═══ RECORD EXTRACTS ═══

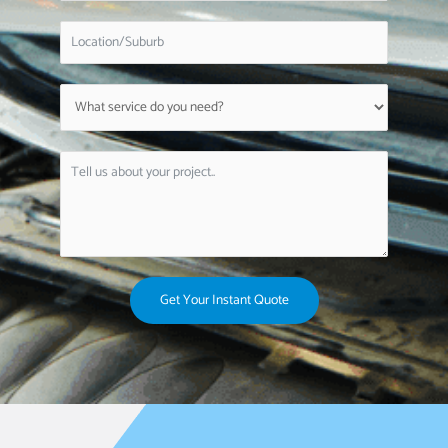
Get Your Instant Quote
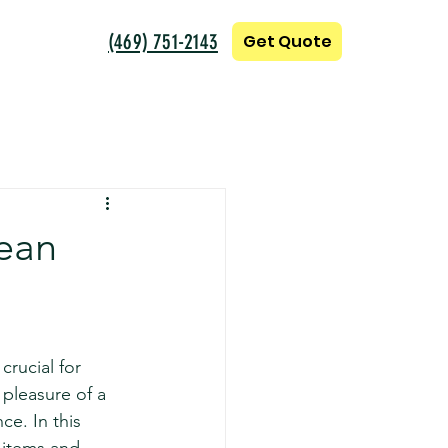
(469) 751-2143
Get Quote
lean
crucial for 
pleasure of a 
e. In this 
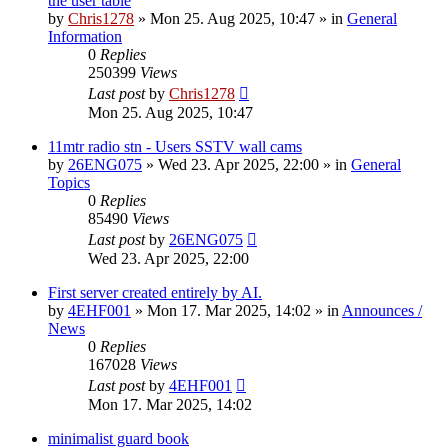
the user table
by
Chris1278
»
Mon 25. Aug 2025, 10:47
» in
General
Information
0
Replies
250399
Views
Last post
by
Chris1278
Mon 25. Aug 2025, 10:47
11mtr radio stn - Users SSTV wall cams
by
26ENG075
»
Wed 23. Apr 2025, 22:00
» in
General
Topics
0
Replies
85490
Views
Last post
by
26ENG075
Wed 23. Apr 2025, 22:00
First server created entirely by AI.
by
4EHF001
»
Mon 17. Mar 2025, 14:02
» in
Announces /
News
0
Replies
167028
Views
Last post
by
4EHF001
Mon 17. Mar 2025, 14:02
minimalist guard book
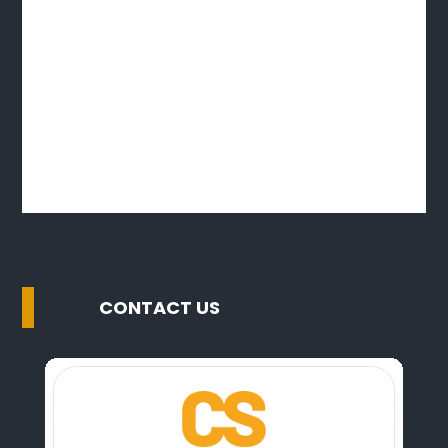
CONTACT US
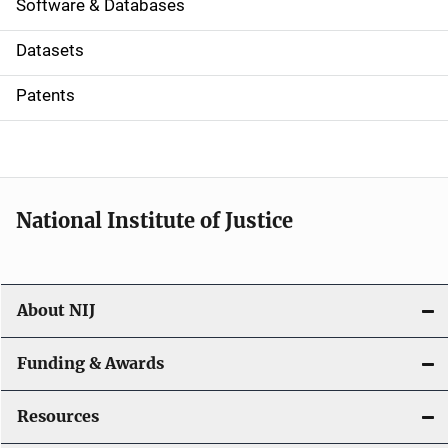
a
Software & Databases
t
Datasets
i
Patents
o
n
National Institute of Justice
About NIJ
Funding & Awards
Resources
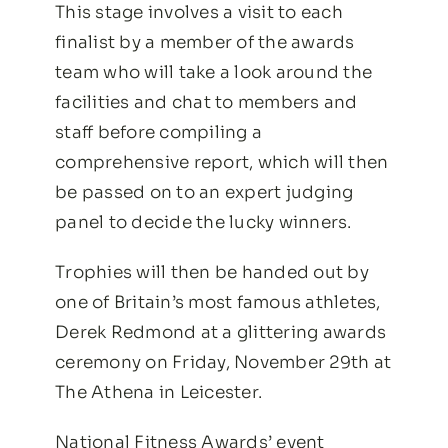
This stage involves a visit to each
finalist by a member of the awards
team who will take a look around the
facilities and chat to members and
staff before compiling a
comprehensive report, which will then
be passed on to an expert judging
panel to decide the lucky winners.
Trophies will then be handed out by
one of Britain’s most famous athletes,
Derek Redmond at a glittering awards
ceremony on Friday, November 29th at
The Athena in Leicester.
National Fitness Awards’ event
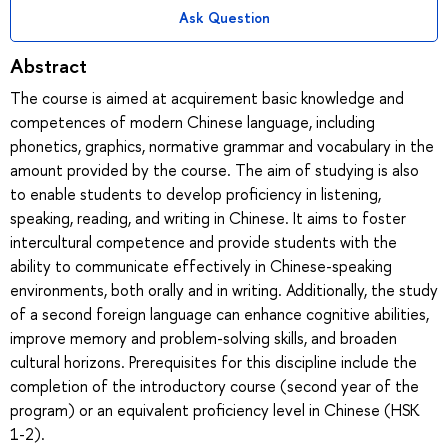
Ask Question
Abstract
The course is aimed at acquirement basic knowledge and
competences of modern Chinese language, including
phonetics, graphics, normative grammar and vocabulary in the
amount provided by the course. The aim of studying is also
to enable students to develop proficiency in listening,
speaking, reading, and writing in Chinese. It aims to foster
intercultural competence and provide students with the
ability to communicate effectively in Chinese-speaking
environments, both orally and in writing. Additionally, the study
of a second foreign language can enhance cognitive abilities,
improve memory and problem-solving skills, and broaden
cultural horizons. Prerequisites for this discipline include the
completion of the introductory course (second year of the
program) or an equivalent proficiency level in Chinese (HSK
1-2).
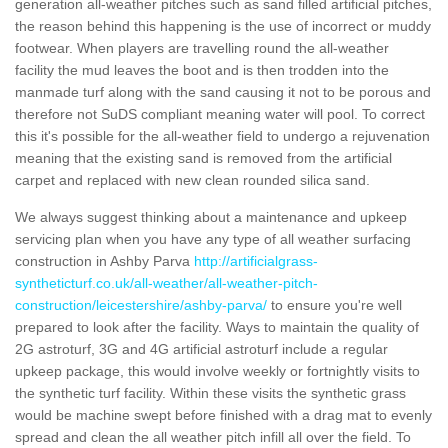
generation all-weather pitches such as sand filled artificial pitches,
the reason behind this happening is the use of incorrect or muddy
footwear. When players are travelling round the all-weather
facility the mud leaves the boot and is then trodden into the
manmade turf along with the sand causing it not to be porous and
therefore not SuDS compliant meaning water will pool. To correct
this it's possible for the all-weather field to undergo a rejuvenation
meaning that the existing sand is removed from the artificial
carpet and replaced with new clean rounded silica sand.
We always suggest thinking about a maintenance and upkeep
servicing plan when you have any type of all weather surfacing
construction in Ashby Parva
http://artificialgrass-
syntheticturf.co.uk/all-weather/all-weather-pitch-
construction/leicestershire/ashby-parva/
to ensure you're well
prepared to look after the facility. Ways to maintain the quality of
2G astroturf, 3G and 4G artificial astroturf include a regular
upkeep package, this would involve weekly or fortnightly visits to
the synthetic turf facility. Within these visits the synthetic grass
would be machine swept before finished with a drag mat to evenly
spread and clean the all weather pitch infill all over the field. To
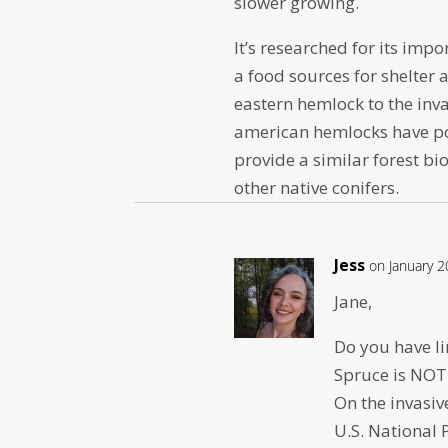
slower growing.
It’s researched for its im
a food sources for shelter a
eastern hemlock to the inv
american hemlocks have po
provide a similar forest 
other native conifers.
Jess
on January 2
Jane,
Do you have l
Spruce is NOT
On the invasive
U.S. National 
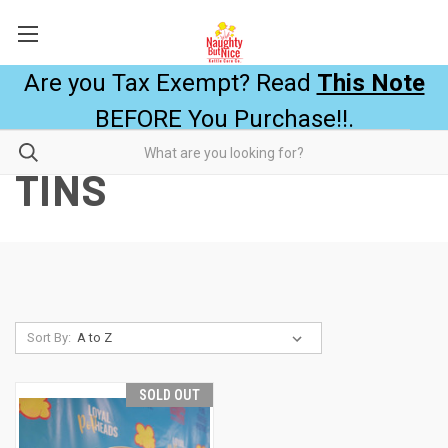
Are you Tax Exempt? Read
This Note
BEFORE You Purchase!!.
TINS
Sort By:
SOLD OUT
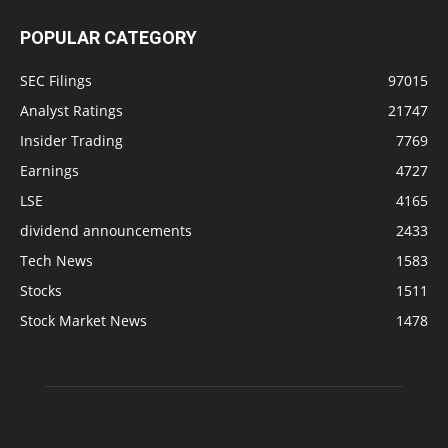
POPULAR CATEGORY
SEC Filings
97015
Analyst Ratings
21747
Insider Trading
7769
Earnings
4727
LSE
4165
dividend announcements
2433
Tech News
1583
Stocks
1511
Stock Market News
1478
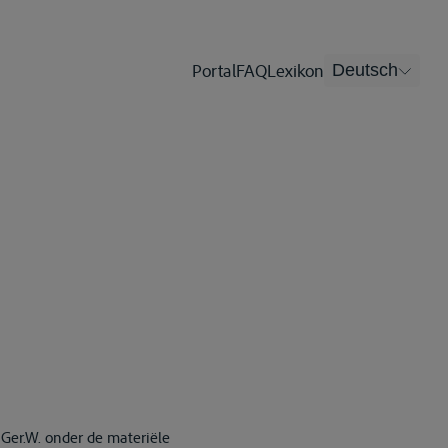
Portal
FAQ
Lexikon
Deutsch
 Ger.W. onder de materiële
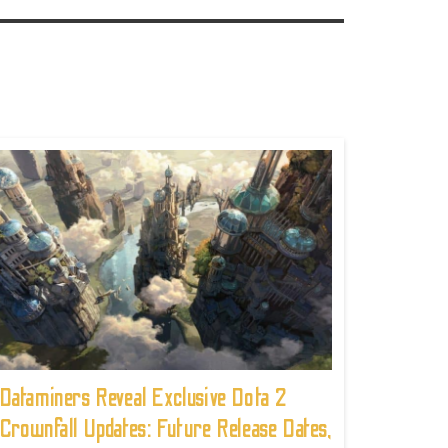
Dataminers Reveal Exclusive Dota 2
Crownfall Updates: Future Release Dates,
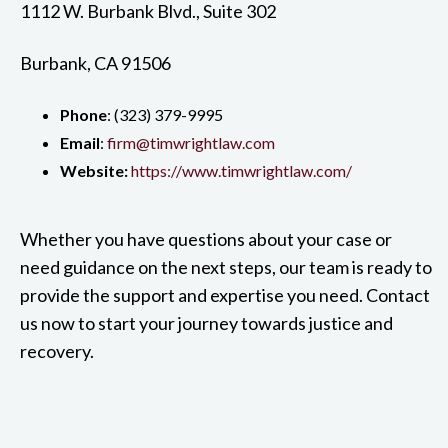
1112 W. Burbank Blvd., Suite 302
Burbank, CA 91506
Phone
: ‍(323) 379-9995
Email
:
firm@timwrightlaw.com
Website:
https://www.timwrightlaw.com/
Whether you have questions about your case or
need guidance on the next steps, our team is ready to
provide the support and expertise you need. Contact
us now to start your journey towards justice and
recovery.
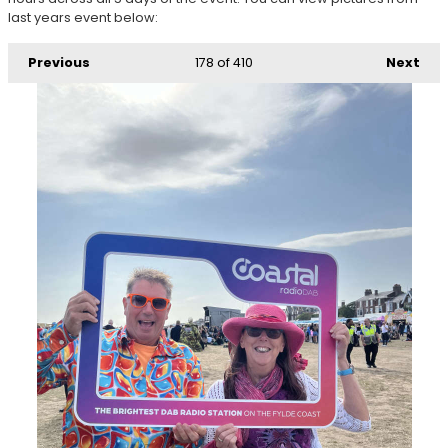
last years event below:
Previous
178
of 410
Next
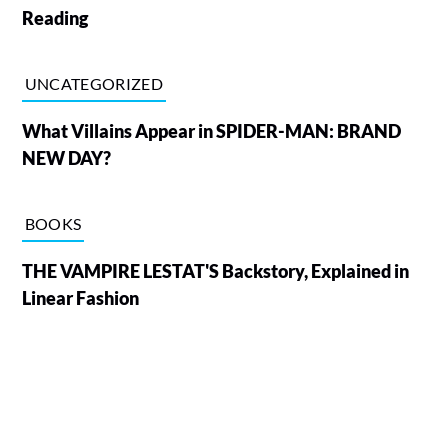
Reading
UNCATEGORIZED
What Villains Appear in SPIDER-MAN: BRAND
NEW DAY?
BOOKS
THE VAMPIRE LESTAT'S Backstory, Explained in
Linear Fashion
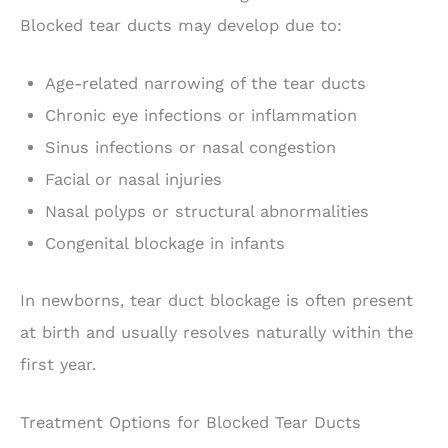
Blocked tear ducts may develop due to:
Age-related narrowing of the tear ducts
Chronic eye infections or inflammation
Sinus infections or nasal congestion
Facial or nasal injuries
Nasal polyps or structural abnormalities
Congenital blockage in infants
In newborns, tear duct blockage is often present
at birth and usually resolves naturally within the
first year.
Treatment Options for Blocked Tear Ducts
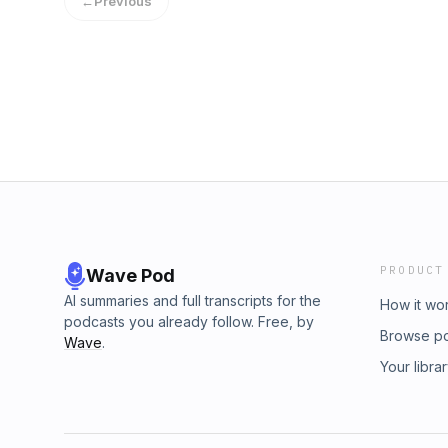
←
Previous
&nbsp;https://www.twitch.tv/thatsgirdy&nbsp;
&nbsp;https://twitter.com/ThatsGirdy&nbsp;
&nbsp;https://www.instagram.com/winsupgam
PRODUCT
Wave Pod
AI summaries and full transcripts for the
How it wo
podcasts you already follow. Free, by
Browse p
Wave
.
Your libra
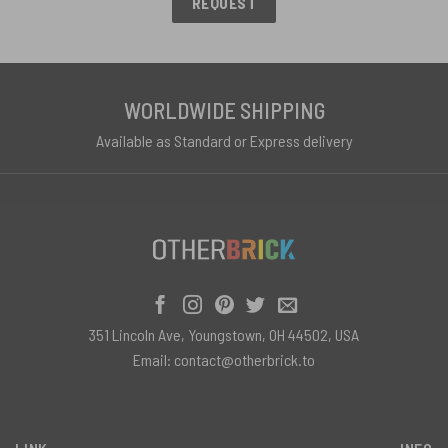
REQUEST
WORLDWIDE SHIPPING
Available as Standard or Express delivery
351 Lincoln Ave, Youngstown, OH 44502, USA
Email:
contact@otherbrick.to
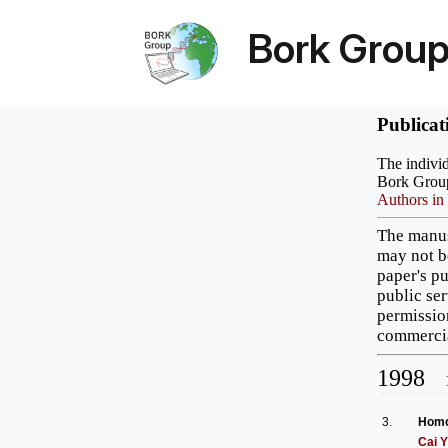
Bork Grou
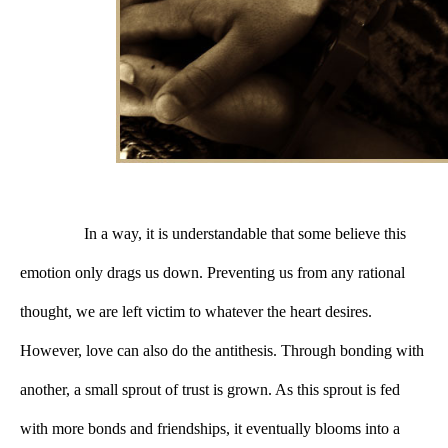
In a way, it is understandable that some believe this 
emotion only drags us down. Preventing us from any rational 
thought, we are left victim to whatever the heart desires. 
However, love can also do the antithesis. Through bonding with 
another, a small sprout of trust is grown. As this sprout is fed 
with more bonds and friendships, it eventually blooms into a 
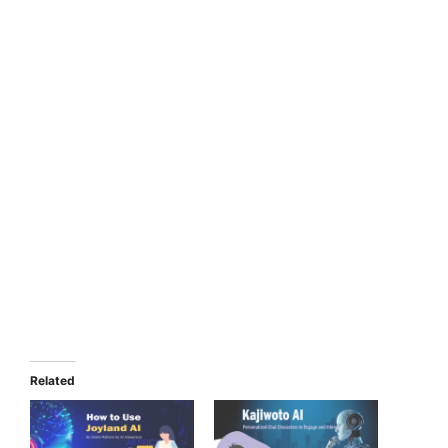
Related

═══

* WHAT THIS TASK INVOLVES
Copy the records above exactly, leaving out every picture.

* RESULT OF THE EXERCISE
Get Your Instant Quote
(469) 751-2143
Get Quote
lean
crucial for 
pleasure of a 
e. In this 
the user table
by
Chris1278
»
Mon 25. Aug 2025, 10:47
» in
General
Information
0
Replies
250399
Views
Last post
by
Chris1278
Mon 25. Aug 2025, 10:47
11mtr radio stn - Users SSTV wall cams
by
26ENG075
»
Wed 23. Apr 2025, 22:00
» in
General
Topics
0
Replies
85490
Views
Last post
by
26ENG075
Wed 23. Apr 2025, 22:00
First server created entirely by AI.
by
4EHF001
»
Mon 17. Mar 2025, 14:02
» in
Announces /
News
0
Replies
167028
Views
Last post
by
4EHF001
Mon 17. Mar 2025, 14:02
minimalist guard book
CONTACT US
a
Software & Databases
t
Datasets
i
Patents
o
n
National Institute of Justice
About NIJ
Funding & Awards
Resources
This stage involves a visit to each
finalist by a member of the awards
team who will take a look around the
facilities and chat to members and
staff before compiling a
comprehensive report, which will then
be passed on to an expert judging
panel to decide the lucky winners.
Trophies will then be handed out by
one of Britain’s most famous athletes,
Derek Redmond at a glittering awards
ceremony on Friday, November 29th at
The Athena in Leicester.
National Fitness Awards’ event
Ask Question
Abstract
The course is aimed at acquirement basic knowledge and
competences of modern Chinese language, including
phonetics, graphics, normative grammar and vocabulary in the
amount provided by the course. The aim of studying is also
to enable students to develop proficiency in listening,
speaking, reading, and writing in Chinese. It aims to foster
intercultural competence and provide students with the
ability to communicate effectively in Chinese-speaking
environments, both orally and in writing. Additionally, the study
of a second foreign language can enhance cognitive abilities,
improve memory and problem-solving skills, and broaden
cultural horizons. Prerequisites for this discipline include the
completion of the introductory course (second year of the
program) or an equivalent proficiency level in Chinese (HSK
1-2).
generation all-weather pitches such as sand filled artificial pitches,
the reason behind this happening is the use of incorrect or muddy
footwear. When players are travelling round the all-weather
facility the mud leaves the boot and is then trodden into the
manmade turf along with the sand causing it not to be porous and
therefore not SuDS compliant meaning water will pool. To correct
this it's possible for the all-weather field to undergo a rejuvenation
meaning that the existing sand is removed from the artificial
carpet and replaced with new clean rounded silica sand.
We always suggest thinking about a maintenance and upkeep
servicing plan when you have any type of all weather surfacing
construction in Ashby Parva
http://artificialgrass-
syntheticturf.co.uk/all-weather/all-weather-pitch-
construction/leicestershire/ashby-parva/
to ensure you're well
prepared to look after the facility. Ways to maintain the quality of
2G astroturf, 3G and 4G artificial astroturf include a regular
upkeep package, this would involve weekly or fortnightly visits to
the synthetic turf facility. Within these visits the synthetic grass
would be machine swept before finished with a drag mat to evenly
spread and clean the all weather pitch infill all over the field. To
slower growing.
It’s researched for its im
a food sources for shelter a
eastern hemlock to the inv
american hemlocks have po
provide a similar forest 
other native conifers.
Jess
on January 2
Jane,
Do you have l
Spruce is NOT
On the invasive
U.S. National 
Are you Tax Exempt? Read
This Note
BEFORE You Purchase!!.
TINS
Sort By:
SOLD OUT
POPULAR CATEGORY
SEC Filings
97015
Analyst Ratings
21747
Insider Trading
7769
Earnings
4727
LSE
4165
dividend announcements
2433
Tech News
1583
Stocks
1511
Stock Market News
1478
Portal
FAQ
Lexikon
Deutsch
 Ger.W. onder de materiële
Dataminers Reveal Exclusive Dota 2
Crownfall Updates: Future Release Dates,
1112 W. Burbank Blvd., Suite 302
Burbank, CA 91506
Phone
: ‍(323) 379-9995
Email
:
firm@timwrightlaw.com
Website:
https://www.timwrightlaw.com/
Whether you have questions about your case or
need guidance on the next steps, our team is ready to
provide the support and expertise you need. Contact
us now to start your journey towards justice and
recovery.
last years event below:
Previous
178
of 410
Next
Reading
UNCATEGORIZED
What Villains Appear in SPIDER-MAN: BRAND
NEW DAY?
BOOKS
THE VAMPIRE LESTAT'S Backstory, Explained in
Linear Fashion
Blocked tear ducts may develop due to:
Age-related narrowing of the tear ducts
Chronic eye infections or inflammation
Sinus infections or nasal congestion
Facial or nasal injuries
Nasal polyps or structural abnormalities
Congenital blockage in infants
In newborns, tear duct blockage is often present
at birth and usually resolves naturally within the
first year.
Treatment Options for Blocked Tear Ducts
←
Previous
&nbsp;https://www.twitch.tv/thatsgirdy&nbsp;
&nbsp;https://twitter.com/ThatsGirdy&nbsp;
&nbsp;https://www.instagram.com/winsupgam
PRODUCT
Wave Pod
AI summaries and full transcripts for the
How it wo
podcasts you already follow. Free, by
Browse p
Wave
.
Your libra
REQUEST
WORLDWIDE SHIPPING
Available as Standard or Express delivery
351 Lincoln Ave, Youngstown, OH 44502, USA
Email:
contact@otherbrick.to
Bork Grou
In a way, it is understandable that some believe this 
emotion only drags us down. Preventing us from any rational 
thought, we are left victim to whatever the heart desires. 
However, love can also do the antithesis. Through bonding with 
another, a small sprout of trust is grown. As this sprout is fed 
with more bonds and friendships, it eventually blooms into a 
Related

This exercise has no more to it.